Step by step solution

01

Understand the Work Formula

Work is calculated using the formula \( W = F \times d \times \cos(\theta) \), where \( W \) is the work done, \( F \) is the force applied, \( d \) is the distance moved, and \( \theta \) is the angle between the force and the direction of movement. If the movement is in the direction of the force, \( \theta = 0 \), and thus \( \cos(0) = 1 \).
02

Identify Given Information

From the problem, we know that the force \( F \) is the weight of the dog, which is \( 22 \mathrm{~N} \), and the distance \( d \) the dog is lifted is \( 4.7 \mathrm{~m} \). The angle \( \theta \) between the force and direction of movement is \( 0 \) degrees since the force and movement are in the same direction.
03

Substitute into the Work Formula

The formula simplifies to \( W = F \times d \).

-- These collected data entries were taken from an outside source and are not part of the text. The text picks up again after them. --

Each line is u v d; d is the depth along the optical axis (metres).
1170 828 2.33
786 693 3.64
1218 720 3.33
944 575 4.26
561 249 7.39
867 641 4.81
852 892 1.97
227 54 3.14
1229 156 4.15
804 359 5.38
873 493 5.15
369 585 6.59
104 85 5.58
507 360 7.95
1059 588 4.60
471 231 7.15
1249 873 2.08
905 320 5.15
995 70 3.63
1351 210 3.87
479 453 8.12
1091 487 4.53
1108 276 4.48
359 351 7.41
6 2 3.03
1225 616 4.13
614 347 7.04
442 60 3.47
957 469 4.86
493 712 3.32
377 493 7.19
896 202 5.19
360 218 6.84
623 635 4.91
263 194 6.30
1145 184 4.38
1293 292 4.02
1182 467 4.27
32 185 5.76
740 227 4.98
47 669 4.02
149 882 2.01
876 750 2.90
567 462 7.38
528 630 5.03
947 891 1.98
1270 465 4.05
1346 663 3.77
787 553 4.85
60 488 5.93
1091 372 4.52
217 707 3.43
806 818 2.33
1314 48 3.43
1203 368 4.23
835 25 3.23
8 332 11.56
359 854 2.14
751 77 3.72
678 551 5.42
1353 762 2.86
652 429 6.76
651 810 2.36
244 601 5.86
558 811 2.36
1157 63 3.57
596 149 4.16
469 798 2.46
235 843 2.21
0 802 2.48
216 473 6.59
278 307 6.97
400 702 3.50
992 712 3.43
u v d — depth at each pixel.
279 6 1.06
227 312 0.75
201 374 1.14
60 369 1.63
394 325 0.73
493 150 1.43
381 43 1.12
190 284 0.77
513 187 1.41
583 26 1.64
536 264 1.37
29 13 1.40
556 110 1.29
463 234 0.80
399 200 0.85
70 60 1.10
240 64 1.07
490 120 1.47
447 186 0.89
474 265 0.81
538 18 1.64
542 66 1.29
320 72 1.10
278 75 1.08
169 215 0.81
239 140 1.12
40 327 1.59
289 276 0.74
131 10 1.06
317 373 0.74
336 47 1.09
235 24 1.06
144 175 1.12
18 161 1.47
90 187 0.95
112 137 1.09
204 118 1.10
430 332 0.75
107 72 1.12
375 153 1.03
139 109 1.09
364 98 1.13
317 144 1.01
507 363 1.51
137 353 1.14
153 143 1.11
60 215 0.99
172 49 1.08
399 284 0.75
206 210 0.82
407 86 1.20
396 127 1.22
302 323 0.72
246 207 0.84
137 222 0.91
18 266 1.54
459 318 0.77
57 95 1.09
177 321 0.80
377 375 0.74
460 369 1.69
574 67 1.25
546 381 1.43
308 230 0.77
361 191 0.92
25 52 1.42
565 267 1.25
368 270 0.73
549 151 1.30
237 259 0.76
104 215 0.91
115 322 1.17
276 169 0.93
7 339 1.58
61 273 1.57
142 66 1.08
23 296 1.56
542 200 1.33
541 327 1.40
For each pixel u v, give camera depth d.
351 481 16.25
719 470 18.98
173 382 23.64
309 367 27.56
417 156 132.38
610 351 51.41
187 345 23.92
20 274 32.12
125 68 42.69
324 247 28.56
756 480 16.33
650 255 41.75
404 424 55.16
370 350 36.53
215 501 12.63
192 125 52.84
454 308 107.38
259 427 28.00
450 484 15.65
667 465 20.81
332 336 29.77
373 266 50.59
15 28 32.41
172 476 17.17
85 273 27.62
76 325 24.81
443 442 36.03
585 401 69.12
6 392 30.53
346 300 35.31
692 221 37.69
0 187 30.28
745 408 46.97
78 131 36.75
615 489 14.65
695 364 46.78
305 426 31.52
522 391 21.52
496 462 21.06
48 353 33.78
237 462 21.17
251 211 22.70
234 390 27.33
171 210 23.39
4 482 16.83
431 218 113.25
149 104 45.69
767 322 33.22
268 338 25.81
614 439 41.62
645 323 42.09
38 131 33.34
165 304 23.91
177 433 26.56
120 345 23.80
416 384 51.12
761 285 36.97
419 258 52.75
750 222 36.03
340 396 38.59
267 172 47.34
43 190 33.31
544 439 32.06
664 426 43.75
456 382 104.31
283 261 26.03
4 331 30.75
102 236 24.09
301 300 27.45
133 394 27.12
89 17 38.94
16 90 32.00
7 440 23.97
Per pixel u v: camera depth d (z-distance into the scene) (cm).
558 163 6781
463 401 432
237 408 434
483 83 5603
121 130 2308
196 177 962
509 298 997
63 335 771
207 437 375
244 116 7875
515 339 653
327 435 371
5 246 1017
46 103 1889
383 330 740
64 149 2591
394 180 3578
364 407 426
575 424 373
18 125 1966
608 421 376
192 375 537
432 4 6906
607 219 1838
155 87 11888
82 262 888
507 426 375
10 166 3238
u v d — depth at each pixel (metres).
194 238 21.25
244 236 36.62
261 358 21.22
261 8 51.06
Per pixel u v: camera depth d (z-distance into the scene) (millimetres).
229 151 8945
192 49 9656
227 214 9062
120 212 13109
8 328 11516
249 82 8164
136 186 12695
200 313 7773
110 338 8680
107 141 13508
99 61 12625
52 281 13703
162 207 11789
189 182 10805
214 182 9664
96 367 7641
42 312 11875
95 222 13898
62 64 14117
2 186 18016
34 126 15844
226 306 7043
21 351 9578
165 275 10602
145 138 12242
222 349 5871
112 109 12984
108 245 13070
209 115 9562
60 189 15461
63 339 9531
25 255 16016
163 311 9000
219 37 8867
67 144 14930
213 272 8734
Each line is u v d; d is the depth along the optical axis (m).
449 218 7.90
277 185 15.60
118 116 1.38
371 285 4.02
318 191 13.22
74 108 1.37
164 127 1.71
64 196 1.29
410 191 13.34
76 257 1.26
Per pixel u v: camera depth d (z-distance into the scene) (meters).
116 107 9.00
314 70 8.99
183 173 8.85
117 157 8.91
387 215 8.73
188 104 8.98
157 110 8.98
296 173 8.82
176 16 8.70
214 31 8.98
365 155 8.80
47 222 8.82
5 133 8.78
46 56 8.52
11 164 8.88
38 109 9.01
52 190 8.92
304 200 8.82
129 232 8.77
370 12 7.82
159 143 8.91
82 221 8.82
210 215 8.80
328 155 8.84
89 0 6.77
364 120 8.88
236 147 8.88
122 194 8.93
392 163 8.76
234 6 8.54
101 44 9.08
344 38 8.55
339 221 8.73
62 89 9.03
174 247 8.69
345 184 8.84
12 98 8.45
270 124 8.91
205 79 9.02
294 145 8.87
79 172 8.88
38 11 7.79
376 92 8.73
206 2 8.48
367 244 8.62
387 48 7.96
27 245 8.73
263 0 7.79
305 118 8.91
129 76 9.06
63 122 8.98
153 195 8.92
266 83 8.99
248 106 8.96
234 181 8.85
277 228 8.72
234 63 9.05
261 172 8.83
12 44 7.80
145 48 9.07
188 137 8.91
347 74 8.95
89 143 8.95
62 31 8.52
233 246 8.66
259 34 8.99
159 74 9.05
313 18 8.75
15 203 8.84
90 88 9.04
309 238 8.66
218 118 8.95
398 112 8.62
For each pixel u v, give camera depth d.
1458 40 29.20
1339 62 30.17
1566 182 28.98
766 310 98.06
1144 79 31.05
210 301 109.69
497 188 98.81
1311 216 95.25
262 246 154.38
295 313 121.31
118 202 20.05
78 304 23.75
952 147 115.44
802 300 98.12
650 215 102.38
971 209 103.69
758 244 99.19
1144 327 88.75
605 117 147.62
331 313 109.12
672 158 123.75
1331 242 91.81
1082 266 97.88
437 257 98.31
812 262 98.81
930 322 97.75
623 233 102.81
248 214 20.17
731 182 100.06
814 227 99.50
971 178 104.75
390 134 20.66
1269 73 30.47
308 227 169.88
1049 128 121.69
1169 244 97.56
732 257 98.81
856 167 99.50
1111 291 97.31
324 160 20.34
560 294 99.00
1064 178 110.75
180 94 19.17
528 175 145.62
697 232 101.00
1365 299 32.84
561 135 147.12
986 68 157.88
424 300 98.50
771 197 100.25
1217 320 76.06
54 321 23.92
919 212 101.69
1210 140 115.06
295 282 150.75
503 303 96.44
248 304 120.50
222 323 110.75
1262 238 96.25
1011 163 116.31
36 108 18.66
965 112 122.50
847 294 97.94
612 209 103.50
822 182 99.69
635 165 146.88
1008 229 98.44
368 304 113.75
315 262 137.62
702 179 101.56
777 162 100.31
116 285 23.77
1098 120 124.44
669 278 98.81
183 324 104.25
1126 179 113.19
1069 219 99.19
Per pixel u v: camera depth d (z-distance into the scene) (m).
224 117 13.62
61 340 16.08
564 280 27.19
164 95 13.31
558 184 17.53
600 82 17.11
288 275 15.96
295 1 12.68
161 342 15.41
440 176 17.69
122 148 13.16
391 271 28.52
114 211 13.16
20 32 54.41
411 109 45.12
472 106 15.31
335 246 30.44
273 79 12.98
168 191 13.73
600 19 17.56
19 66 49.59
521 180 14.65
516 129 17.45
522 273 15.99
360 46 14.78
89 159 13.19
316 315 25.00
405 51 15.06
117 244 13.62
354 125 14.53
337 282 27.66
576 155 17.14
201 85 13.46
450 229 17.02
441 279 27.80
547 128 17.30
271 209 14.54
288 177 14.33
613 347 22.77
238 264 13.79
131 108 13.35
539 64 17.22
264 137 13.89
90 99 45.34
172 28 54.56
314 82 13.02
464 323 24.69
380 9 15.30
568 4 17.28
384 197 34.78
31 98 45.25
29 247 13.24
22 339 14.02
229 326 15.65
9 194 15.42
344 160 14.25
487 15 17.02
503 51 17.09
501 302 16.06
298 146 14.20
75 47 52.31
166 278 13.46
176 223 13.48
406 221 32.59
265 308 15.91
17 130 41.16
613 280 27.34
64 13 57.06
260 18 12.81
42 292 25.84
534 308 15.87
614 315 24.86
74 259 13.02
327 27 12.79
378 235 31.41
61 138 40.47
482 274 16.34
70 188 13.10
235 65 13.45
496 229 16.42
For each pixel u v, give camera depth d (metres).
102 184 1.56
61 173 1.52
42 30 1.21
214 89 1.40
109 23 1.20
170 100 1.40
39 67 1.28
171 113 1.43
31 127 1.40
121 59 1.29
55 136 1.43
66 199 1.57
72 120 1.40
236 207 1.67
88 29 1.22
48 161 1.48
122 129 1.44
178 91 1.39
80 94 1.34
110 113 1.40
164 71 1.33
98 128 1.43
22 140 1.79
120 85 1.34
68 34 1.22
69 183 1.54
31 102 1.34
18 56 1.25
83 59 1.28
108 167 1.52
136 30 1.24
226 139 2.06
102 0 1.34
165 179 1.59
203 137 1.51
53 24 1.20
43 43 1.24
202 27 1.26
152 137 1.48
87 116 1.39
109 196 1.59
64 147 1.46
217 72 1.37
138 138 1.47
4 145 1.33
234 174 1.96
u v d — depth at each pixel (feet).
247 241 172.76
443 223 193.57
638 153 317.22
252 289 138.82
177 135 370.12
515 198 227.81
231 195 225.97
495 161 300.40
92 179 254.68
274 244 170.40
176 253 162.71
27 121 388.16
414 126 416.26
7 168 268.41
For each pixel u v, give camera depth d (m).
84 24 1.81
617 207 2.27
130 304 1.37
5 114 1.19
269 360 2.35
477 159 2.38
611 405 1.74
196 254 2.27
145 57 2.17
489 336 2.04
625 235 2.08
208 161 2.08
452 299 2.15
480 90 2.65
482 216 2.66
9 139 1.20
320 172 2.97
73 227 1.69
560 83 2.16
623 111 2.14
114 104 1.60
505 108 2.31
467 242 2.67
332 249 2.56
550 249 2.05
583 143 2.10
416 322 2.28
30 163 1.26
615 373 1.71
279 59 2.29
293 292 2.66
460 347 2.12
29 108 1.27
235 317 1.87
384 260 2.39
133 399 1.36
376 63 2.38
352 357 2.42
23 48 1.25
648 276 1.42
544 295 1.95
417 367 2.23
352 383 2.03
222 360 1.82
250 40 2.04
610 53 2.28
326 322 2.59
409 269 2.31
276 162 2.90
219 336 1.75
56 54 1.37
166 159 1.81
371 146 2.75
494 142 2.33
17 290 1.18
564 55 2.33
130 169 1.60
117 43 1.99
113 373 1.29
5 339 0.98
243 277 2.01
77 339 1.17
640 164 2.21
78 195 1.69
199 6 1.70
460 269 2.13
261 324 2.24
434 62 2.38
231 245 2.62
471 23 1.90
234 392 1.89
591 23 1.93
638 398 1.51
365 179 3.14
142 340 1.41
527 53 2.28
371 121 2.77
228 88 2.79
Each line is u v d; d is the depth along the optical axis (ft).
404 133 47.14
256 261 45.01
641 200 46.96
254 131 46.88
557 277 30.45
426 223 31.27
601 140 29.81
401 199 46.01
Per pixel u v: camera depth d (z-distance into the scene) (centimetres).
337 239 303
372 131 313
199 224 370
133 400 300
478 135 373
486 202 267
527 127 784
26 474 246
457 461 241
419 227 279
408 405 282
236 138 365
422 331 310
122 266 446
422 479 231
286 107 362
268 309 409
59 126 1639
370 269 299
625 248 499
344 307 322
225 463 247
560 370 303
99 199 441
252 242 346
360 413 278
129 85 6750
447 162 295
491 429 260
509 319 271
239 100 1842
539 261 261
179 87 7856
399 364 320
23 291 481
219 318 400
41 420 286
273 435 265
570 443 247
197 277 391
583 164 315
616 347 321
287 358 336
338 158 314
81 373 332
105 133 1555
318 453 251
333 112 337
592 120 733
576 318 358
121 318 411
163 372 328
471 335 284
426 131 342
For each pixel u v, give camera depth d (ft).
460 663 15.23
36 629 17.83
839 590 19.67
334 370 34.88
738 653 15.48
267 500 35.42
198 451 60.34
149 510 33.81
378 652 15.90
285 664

Substitute the known values: \( F = 22 \mathrm{~N} \) and \( d = 4.7 \mathrm{~m} \).
04

Calculate the Work Done

Perform the multiplication to find the work: \( W = 22 \times 4.7 = 103.4 \mathrm{~J} \).
05

Determine the Final Answer

The work done by the child in lifting the dog is \( 103.4 \mathrm{~J} \) because the calculation showed that \( W = 103.4 \mathrm{~J} \).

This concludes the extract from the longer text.